_Complete o seguinte_
1. Responda com base no trecho sobre o agronegócio brasileiro:
(a) Em que cidade os ministros de Agricultura dos Brics se reunirão em setembro?
(b) Qual é a participação da China nas exportações de soja do Brasil?
(c) Na Índia, de quanto a quanto caiu a população abaixo da linha da pobreza?
2. Prolongue o trecho sobre o agronegócio brasileiro a partir da última frase.

═════ Trecho fornecido ═════

Agronegócio – O agronegócio brasileiro também acompanha de perto o xadrez geopolítico internacional. Em setembro, os ministros de Agricultura dos Brics se reunirão na cidade de Bonito, em Mato Grosso do Sul. O acordo Brasil-Mercosul não arrefeceu os ânimos em relação aos emergentes. Em 2000, um ano antes de seu ingresso na Organização Mundial do Comércio (OMC), a China representava menos de 5% das exportações agrícolas brasileiras. Hoje esse percentual pulou para cerca de um terço.

Demanda – A China responde por 80% das exportações de soja do Brasil. A expectativa é de tratar mais assuntos bilaterais no encontro a ser realizado em setembro, avalia o secretário de Comércio e Relações Internacionais do Ministério da Agricultura, Pecuária e Abastecimento, Orlando Leite Ribeiro. Na pauta, ampliação da exportação de proteínas animais e a inserção de novos produtos, como frutas. Em carnes, a China enfrenta problemas com a peste suína africana.

Classe média – “A ascensão da classe média chinesa continua, mesmo com um ritmo de crescimento mais baixo que nos anos anteriores, e a Índia também vive o mesmo fenômeno”, observa o secretário. A população abaixo da linha da pobreza caiu de 66% na China em 1990 para menos de 5% em 2015; na Índia, a queda foi de 45% para 22%. Mais renda no bolso significa mais gastos com alimentação e com uma dieta com mais carne e produtos diferenciados como frutas secas. “Há oportunidade de exportar frutas secas para esses países e estamos buscando contribuir para a Índia investir em etanol, o que poderá fazer com que eles tenham menos açúcar produzido”, afirma Ribeiro.

Apelo e vigor em alta – Para o diretor do grupo de estudos do G20 da Universidade de Toronto, John Kirton, apesar de incertezas sobre o crescimento de Brasil e Rússia e menor ritmo de expansão em Índia e China, o apelo e o vigor dos Brics têm crescido. “O papel deles será maior no Brasil, a pergunta é se será benéfica ou maléfica essa influência”, diz. Para ele, os emergentes são cruciais na discussão de mudanças climáticas, a principal razão existencial do planeta nas próximas décadas. “As emissões de poluentes globais e a questão do desmatamento na Amazônia são peças essenciais do xadrez geopolítico global. Também será preciso ver como China e Rússia tratarão sua aliança militar.”

═════ Dados extraídos ═════

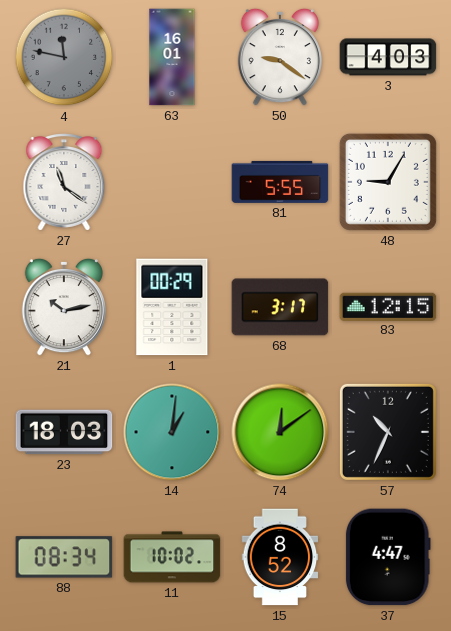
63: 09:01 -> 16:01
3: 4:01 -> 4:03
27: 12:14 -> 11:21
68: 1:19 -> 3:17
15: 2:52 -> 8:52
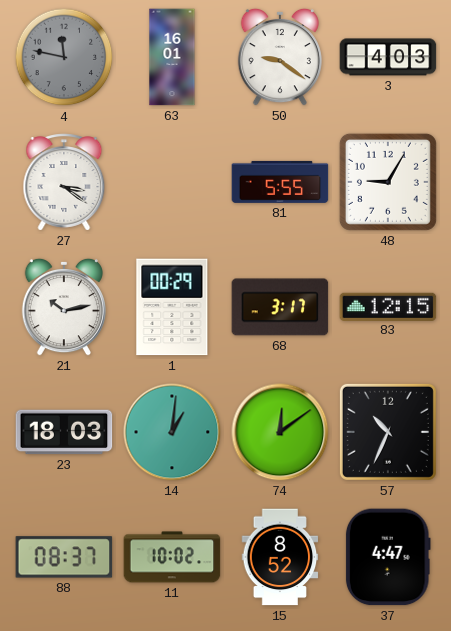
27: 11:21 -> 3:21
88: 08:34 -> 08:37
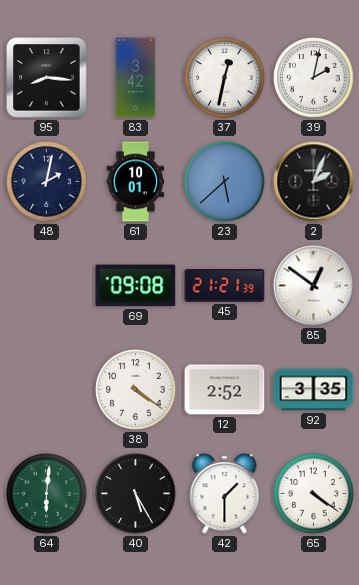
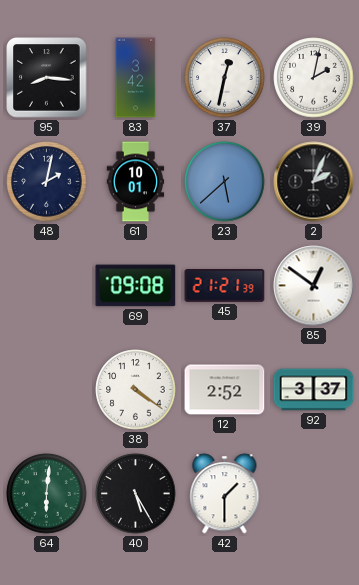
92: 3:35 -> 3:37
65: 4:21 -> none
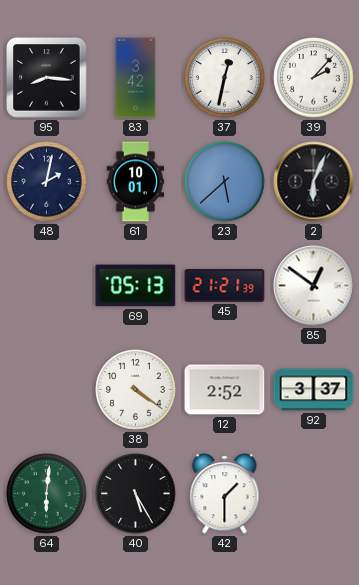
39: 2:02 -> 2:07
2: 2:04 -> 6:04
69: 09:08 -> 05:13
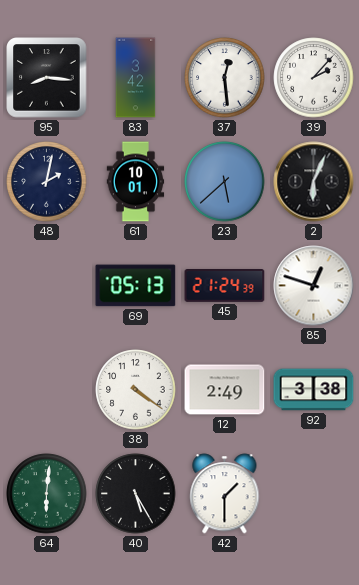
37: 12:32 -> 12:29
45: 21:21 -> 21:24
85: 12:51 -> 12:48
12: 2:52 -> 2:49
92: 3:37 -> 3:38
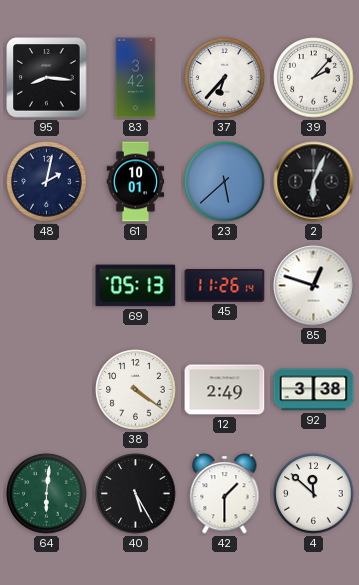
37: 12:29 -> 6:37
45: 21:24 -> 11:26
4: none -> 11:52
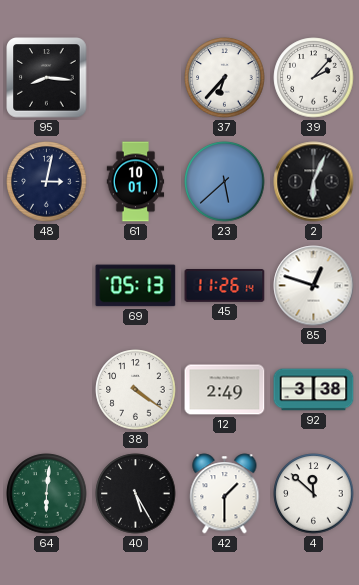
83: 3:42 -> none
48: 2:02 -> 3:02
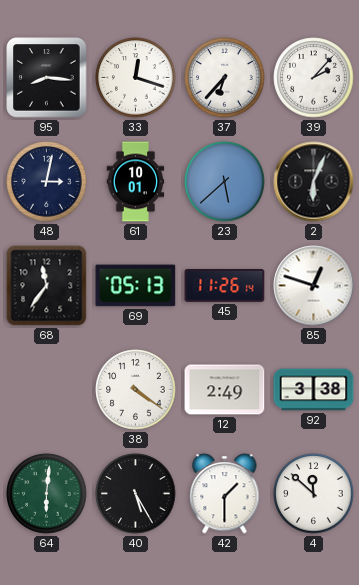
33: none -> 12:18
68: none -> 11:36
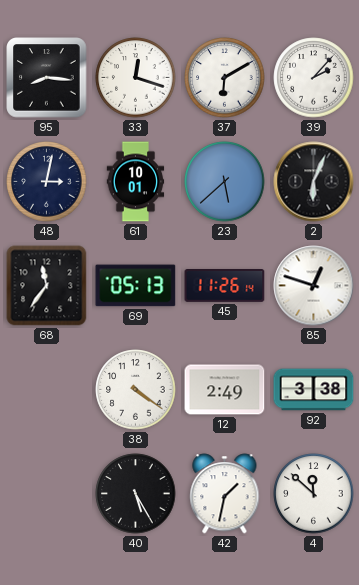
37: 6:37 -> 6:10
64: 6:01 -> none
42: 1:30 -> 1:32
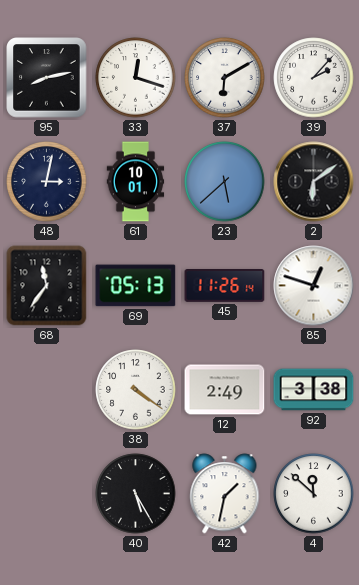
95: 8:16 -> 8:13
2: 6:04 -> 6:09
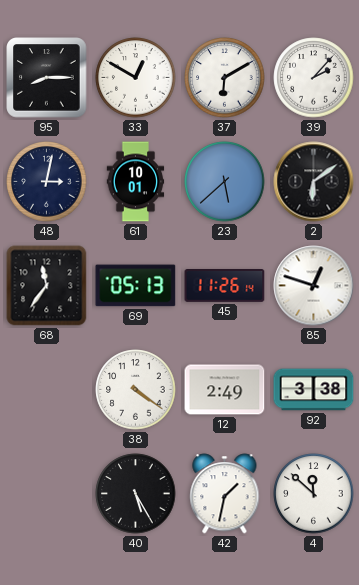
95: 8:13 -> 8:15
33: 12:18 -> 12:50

═════

_Respostas do exercício_
1.
(a) Em Bonito, em Mato Grosso do Sul.
(b) 80%.
(c) De 45% para 22%.

2.
Novos membros – Kirton observa que o grupo de cinco nações emergentes deverá ganhar novos membros nos próximos anos, com a possibilidade de ingresso da Indonésia, da Turquia e até talvez da Nigéria. “Deverá haver um avanço institucional, o Novo Banco de Desenvolvimento deverá aprofundar sua atuação com a China, podendo se resguardar de eventuais dívidas não pagas com a instituição que operaria em moldes do que o FMI faz em crises econômicas com países não solventes”, afirma o economista canadense.

Cenário mundial – O cenário mundial de hoje é bem diferente do que era dez anos atrás. China e Estados Unidos agora duelam comercialmente. O governo de Donald Trump anunciou recentemente alta de 10% sobre US$ 300 bilhões em exportações chinesas para os Estados Unidos. A notícia pode trazer oportunidades para o Brasil, diz Kirton. “O Brasil tende a substituir exportações agrícolas americanas, o desafio será ganhar espaço em fornecer bens industriais para a China, mas isso dependerá da competitividade da indústria brasileira e da sua infraestrutura para escoar esses produtos.”

Ritmo de crescimento – Índia e China ainda mantêm suas economias crescendo a ritmo superior a 5% ao ano. Brasil, Rússia e África do Sul têm enfrentado problemas. No ano passado, a economia russa cresceu 2,3%, melhor resultado desde 2013, por causa dos preços mais altos do petróleo e as obras para a Copa do Mundo de Futebol, mas prevê-se redução do ritmo a partir deste ano.

Expansão – Apurva Sanghi, líder do Banco Mundial em pesquisas da Rússia, aponta que o país deve expandir-se em 1,2% neste ano e 1,8% em 2020 e 2021. As exportações de óleo e gás respondem por metade dos embarques do país. A política de cortes de produção da Organização dos Países Exportadores de Petróleo (Opep) e aliados da Rússia têm cortado pouco mais de 1 milhão de barris por dia.

Índia – Já a Índia tem crescido nos últimos cinco anos acima de 5% anuais. Previsão da IHS Markit aponta que o país pode superar o Reino Unido neste ano com uma riqueza anual superior a US$ 3 trilhões e se tornar a quinta maior economia mundial. O salto continuaria e em 2025, com um PIB de US$ 5,9 trilhões, o país ultrapassaria o Japão, tornando-se o terceiro maior PIB mundial.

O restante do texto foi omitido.